## POTONGAN TEKS
━━━━
Subscribe

RSS Feed (xml)

Powered By

Skin Design:
Free Blogger Skins

Powered by Blogger

Menuju UASBN, Mengintip Persiapan Sekolah

Spirit NTT, 27 April- 3 Mei 2009

SEMUA
orang berharap memperoleh yang terbaik. Orangtua, siswa, pemerintah, bahkan pihak sekolah. Untuk mencapai target terbaik, agaknya pihak sekolah punya trik khusus sebagai langkah mendorong siswa agar lebih giat belajar. Sebab, tak satu pun sekolah yang ingin anak didiknya tidak berhasil melewati tes akhir yang ditetapkan pemerintah.

Semua pengelola sekolah dasar menyadari betul bahwa sekolah bukan satu-satunya
tonggak penyelamat anak untuk berhasil. Kontak antara pihak sekolah dan orang tua sangat diperlukan. Komunikasi perlu dibangun tentang perkembangan siswa perlu dibangun. Inilah yang mendorong pihak sekolah selalu rutin mengadakan pertemuan khusus dengan orang tua atau wali siswa.


Di hadapan para wali siswa, kepala sekolah kerap menyosialisasikan perihal yang berkaitan dengan UASBN. Mulai dari proses penyelenggaraan, penilaian, pengumuman kelulusan hingga sistem berlatih UASBN yang diterapkan sekolah. Pihak orangtua pun sering dimotivasi untuk bertanya atau mengkomunikasikan tentang perkembangan anak-anak di sekolah.

Persiapan menuju UASBN digelar seoptimal mungkin. Dalam satu semester semua materi pelajaran kelas enam sudah harus kelar dipelajari. Sedangkan satu semester lagi menuju ujian akhir, guru-guru dalam kelas, mulai dari wali kelas hingga guru bidang studi, mengarahkan siswa membahas materi yang belum dipahami. Bukan sekadar membahas materi pelajaran saja.

Tes Uji Kemampuan (TUK) juga digelar.
━━━━
## DATA TERCATAT
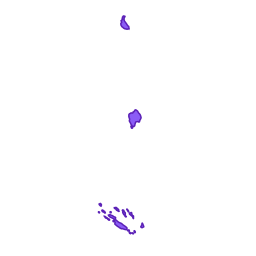 Kien Hai, Vietnam, rotated 310°
{"feature_id": "81297802B10550571931229", "entity_name": "Kien Hai", "entity_type": "district", "adm_level": 2, "iso_a3": "VNM", "parent_name": "Vietnam", "parent_adm1": "", "projection": "equal_earth", "projection_center": [104.487, 9.804], "detail": "fine", "context": "isolated", "style": "filled", "palette": "violet", "viewbox_px": 256, "rotation_deg": 310, "n_neighbors": 0, "source": "geoboundaries", "source_scale": "gbopen_adm2", "svg_char_len": 5497}
<svg xmlns="http://www.w3.org/2000/svg" viewBox="0 0 256 256"><g transform="rotate(310 128 128)"><path d="M140.9,120.6L140.0,120.0L139.0,120.0L138.7,120.2L138.4,120.5L137.6,120.9L137.5,121.1L137.2,121.6L136.9,121.8L136.6,122.2L136.1,123.2L135.9,123.5L135.5,123.8L134.5,124.3L134.2,124.6L134.0,125.0L133.2,127.2L132.7,128.0L132.6,128.3L132.5,129.2L132.2,129.5L131.9,129.7L131.6,129.3L131.5,129.2L131.2,129.1L130.6,129.9L130.4,130.5L130.2,130.7L130.2,130.9L130.3,131.1L130.4,131.3L130.9,131.4L131.6,130.6L131.8,130.5L132.1,130.5L132.6,130.8L132.8,131.1L132.9,131.3L132.7,131.4L132.7,131.5L134.0,131.7L135.6,130.8L136.3,130.6L136.9,130.2L137.6,130.1L138.4,130.6L139.3,131.5L139.5,132.0L139.5,132.3L139.5,132.5L140.0,132.8L140.3,132.7L140.8,132.5L141.2,132.1L141.4,132.1L141.8,132.1L142.1,132.1L144.2,131.5L145.3,130.1L146.1,128.5L146.2,127.9L146.3,127.4L146.3,126.5L147.1,124.5L147.1,124.1L147.0,122.6L146.6,121.9L146.4,121.9L145.7,121.8L145.2,122.1L144.8,122.0L144.6,122.1L144.4,122.1L143.8,121.7L143.6,121.6L143.1,122.0L142.7,122.0L142.3,121.8L142.2,121.6L141.8,121.0L141.5,120.6L141.3,120.5L140.9,120.6ZM50.1,176.9L50.4,176.6L50.8,176.5L51.2,176.3L51.4,176.1L51.4,175.9L51.5,175.6L51.4,175.3L51.2,174.9L51.0,174.1L50.9,172.6L50.8,172.2L50.3,171.0L50.1,170.1L49.9,169.6L49.2,169.4L48.7,169.0L48.4,169.3L48.3,169.7L48.3,171.6L48.4,172.2L49.0,174.3L49.1,174.8L49.1,176.7L48.9,177.0L48.6,177.1L48.4,177.1L48.2,177.1L47.6,176.3L47.4,176.2L47.2,176.2L46.9,176.5L46.8,176.8L46.9,177.1L47.6,178.2L47.6,178.7L47.4,178.9L46.1,179.5L45.9,179.9L45.9,180.4L45.9,181.5L45.9,183.0L45.9,183.4L46.2,184.3L46.1,185.3L46.1,185.7L46.3,186.2L46.5,187.6L46.6,187.8L47.0,188.1L47.3,188.5L48.4,191.2L48.7,191.6L48.9,191.8L49.5,192.1L49.8,192.1L50.3,191.9L50.7,191.5L50.9,191.0L50.9,190.6L50.9,189.4L50.6,186.5L50.7,184.9L50.7,184.4L49.9,181.8L49.8,181.0L49.8,180.2L49.8,177.7L50.1,176.9ZM210.9,52.5L210.5,52.4L209.8,52.6L209.4,52.5L208.8,52.9L208.1,53.2L208.0,53.3L208.0,53.6L207.9,53.8L207.7,53.7L207.5,53.8L207.4,53.7L207.0,54.0L206.5,53.8L206.0,53.9L205.8,53.7L205.7,53.7L205.5,53.9L205.5,54.4L205.3,54.7L205.1,55.1L204.6,55.3L204.1,55.2L203.6,55.3L203.1,55.6L202.2,56.7L201.7,58.2L201.7,58.4L201.8,59.5L201.7,60.2L201.7,60.5L201.8,61.0L202.0,61.5L202.0,62.0L202.3,62.4L202.5,62.5L202.7,63.0L202.9,63.3L202.9,63.6L203.0,63.8L203.3,64.0L204.0,64.3L204.4,64.9L204.4,65.1L204.8,65.0L205.0,64.8L205.0,64.7L205.2,64.4L206.0,63.6L206.2,63.3L206.3,63.1L206.2,62.6L206.2,62.0L206.5,61.2L206.5,60.7L207.0,59.7L207.0,59.4L207.5,57.3L207.6,56.7L207.8,56.2L208.3,55.8L208.6,55.0L208.8,54.8L209.3,54.7L209.8,54.4L210.0,54.2L210.5,54.1L211.1,54.2L211.3,54.2L211.5,53.9L211.6,53.7L210.9,52.5ZM59.4,181.9L59.8,181.4L60.2,181.4L60.5,181.2L61.3,180.3L61.4,180.1L61.4,179.3L61.5,179.0L61.9,178.2L62.2,177.8L62.2,177.6L62.1,177.0L61.9,176.6L61.7,176.5L61.2,176.6L60.5,178.1L59.8,178.3L59.6,178.6L59.5,179.3L59.4,179.7L59.0,180.1L58.9,180.4L59.0,181.1L59.1,181.6L59.3,182.0L59.4,181.9ZM62.2,190.3L62.4,190.3L63.4,189.3L63.8,189.1L64.1,188.7L64.1,188.3L63.9,187.6L64.0,187.2L64.6,186.2L65.4,185.3L65.3,184.7L64.6,184.5L64.1,184.0L63.8,183.9L63.4,184.0L63.1,184.3L63.0,185.0L63.0,185.8L63.0,186.9L63.0,188.0L62.8,188.7L62.1,190.0L62.1,190.3L62.2,190.3ZM58.5,170.0L58.3,168.8L58.2,168.7L58.1,168.8L57.9,168.9L57.8,169.6L57.8,169.8L58.1,170.3L58.0,170.8L57.8,171.5L57.7,172.2L57.7,172.4L57.9,172.9L58.0,174.1L58.2,174.6L58.4,174.7L58.5,174.7L58.7,174.1L59.0,173.7L59.5,173.2L59.6,172.8L59.4,172.0L59.4,171.6L59.6,171.1L59.6,170.8L59.6,170.2L59.4,169.8L59.2,169.6L58.7,170.0L58.5,170.0ZM64.1,200.8L64.3,200.3L64.3,200.1L64.1,200.0L63.9,200.0L63.7,200.2L63.0,200.8L62.3,200.8L61.4,201.2L60.7,201.2L60.4,201.6L60.3,201.9L60.4,202.3L60.7,202.9L60.9,203.0L62.4,203.6L62.7,203.4L64.1,200.8ZM48.4,165.2L48.6,165.0L48.8,164.3L49.1,163.7L48.9,162.8L48.9,161.4L48.6,161.0L48.2,160.9L47.8,161.2L47.7,161.5L47.6,162.3L47.6,162.7L48.0,163.8L48.0,164.2L47.9,164.7L48.0,165.0L48.4,165.2ZM45.5,173.0L45.8,173.0L46.0,172.6L46.1,172.2L45.7,171.1L45.8,169.9L45.6,169.1L45.5,167.6L45.4,166.8L45.2,166.6L45.0,167.4L44.7,168.3L44.7,168.8L45.1,169.6L45.2,169.9L45.2,170.3L45.1,171.8L45.1,172.6L45.3,172.9L45.5,173.0ZM52.1,156.9L52.3,156.7L52.5,155.9L52.5,155.4L52.3,155.2L51.8,155.1L51.3,154.7L51.2,154.7L51.1,154.8L50.8,155.3L50.6,156.7L50.7,157.4L50.8,157.6L51.0,157.6L51.6,157.0L52.0,157.1L52.1,156.9ZM49.8,195.1L50.2,195.0L50.4,194.8L50.5,194.7L50.5,194.3L50.1,193.8L49.4,193.4L49.2,193.4L49.1,193.7L49.3,194.5L49.6,195.0L49.8,195.1ZM52.5,200.7L53.0,200.5L53.3,200.0L53.5,199.2L53.4,198.9L53.2,198.8L52.9,198.9L52.5,199.4L52.3,200.3L52.3,200.6L52.5,200.7ZM48.7,197.8L48.9,197.7L49.1,197.5L49.3,197.1L49.3,196.9L49.3,196.3L49.2,196.1L48.8,196.1L48.6,196.4L48.5,196.6L48.4,196.9L48.5,197.6L48.6,197.8L48.7,197.8ZM59.1,183.6L59.2,182.5L59.2,182.1L58.6,182.2L58.4,182.7L58.4,183.2L58.5,183.5L58.9,183.7L59.1,183.6ZM52.3,169.5L52.7,169.2L52.9,168.8L52.8,168.6L52.7,168.4L52.3,168.2L52.1,168.2L51.9,168.4L51.8,169.0L51.9,169.3L52.0,169.4L52.3,169.5ZM50.5,200.1L50.8,199.9L50.8,199.5L50.6,199.1L50.4,198.5L50.1,198.3L49.9,198.4L49.9,198.6L50.1,199.7L50.2,200.0L50.5,200.1ZM44.5,160.6L44.9,160.6L45.0,160.5L45.2,160.1L45.2,159.7L45.0,159.4L44.9,159.3L44.5,159.5L44.4,159.9L44.4,160.5L44.5,160.6ZM65.1,180.6L65.2,180.2L65.3,179.6L65.2,179.3L64.9,179.3L64.7,179.6L64.6,180.4L64.7,180.6L64.9,180.7L65.1,180.6ZM64.1,182.4L64.5,182.2L64.8,181.7L64.9,181.3L64.7,181.0L64.3,181.1L64.0,182.0L64.0,182.3L64.1,182.4Z" fill="#8b5cf6" stroke="#5b21b6" stroke-width="1.5"/></g></svg>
━━━━
## PETUNJUK PENGERJAAN
A) Tuliskan kembali bagian teks tentang persiapan UASBN, dimulai pada kata-kata "Di hadapan para" dan diakhiri setelah kata-kata "materi pelajaran saja.".
B) Menurut teks tentang persiapan UASBN, dalam jangka waktu berapa lama semua materi pelajaran kelas enam sudah harus selesai dipelajari?
C) Tuliskan lanjutan teks tentang persiapan UASBN, dimulai setelah kalimat terakhirnya.

## KUNCI JAWABAN LATIHAN
A)
Di hadapan para wali siswa, kepala sekolah kerap menyosialisasikan perihal yang berkaitan dengan UASBN. Mulai dari proses penyelenggaraan, penilaian, pengumuman kelulusan hingga sistem berlatih UASBN yang diterapkan sekolah. Pihak orangtua pun sering dimotivasi untuk bertanya atau mengkomunikasikan tentang perkembangan anak-anak di sekolah.

Persiapan menuju UASBN digelar seoptimal mungkin. Dalam satu semester semua materi pelajaran kelas enam sudah harus kelar dipelajari. Sedangkan satu semester lagi menuju ujian akhir, guru-guru dalam kelas, mulai dari wali kelas hingga guru bidang studi, mengarahkan siswa membahas materi yang belum dipahami. Bukan sekadar membahas materi pelajaran saja.

B) Dalam satu semester.

C)
Soal-soalnya disusun dan dimodifikasi dari bank-bank soal, internet, serta kisi-kisi yang diperoleh dari Dinas Pendidikan Nasional (Diknas). Ada juga materi uji yang diambil dari pelajaran kelas IV, V, dan VI. Untuk mata pelajaran Bahasa Indonesia, terdiri dari 50 soal. Sedangkan Matematika dan Ilmu Pengetahuan Alama (IPA), masing-masing berjumlah 40 soal.

Soal TUK dalam bentuk pilihan berganda, menjadi simulasi UASBN bagi siswa. Kertas jawaban diperiksa dengan komputer. Sementara, standar nilai yang ditetapkan, lebih tinggi ketimbang standar nilai paling rendah yang diinginkan per kecamatan. Bahkan, untuk model duduk ketika penyelenggaraan simulasi, juga merujuk pada model duduk UASBN. Langkah ini dilakukan agar siswa merasa tidak asing lagi ketika berhadapan dengan UASBN yang sesungguhnya.

Setelah TUK, juga dievaluasi hasil simulasi. Semua guru membahas kekurangan-kekurangan dan kelemahan siswa dalam pertemuan khusus. Dari hasil analisis nilai perolehan simulasi siswa, soal-soal yang belum dikuasai, dilatihkan lagi dan lagi dengan mengeluarkan soal sejenis pada TUK berikutnya hingga siswa menjadi mahir.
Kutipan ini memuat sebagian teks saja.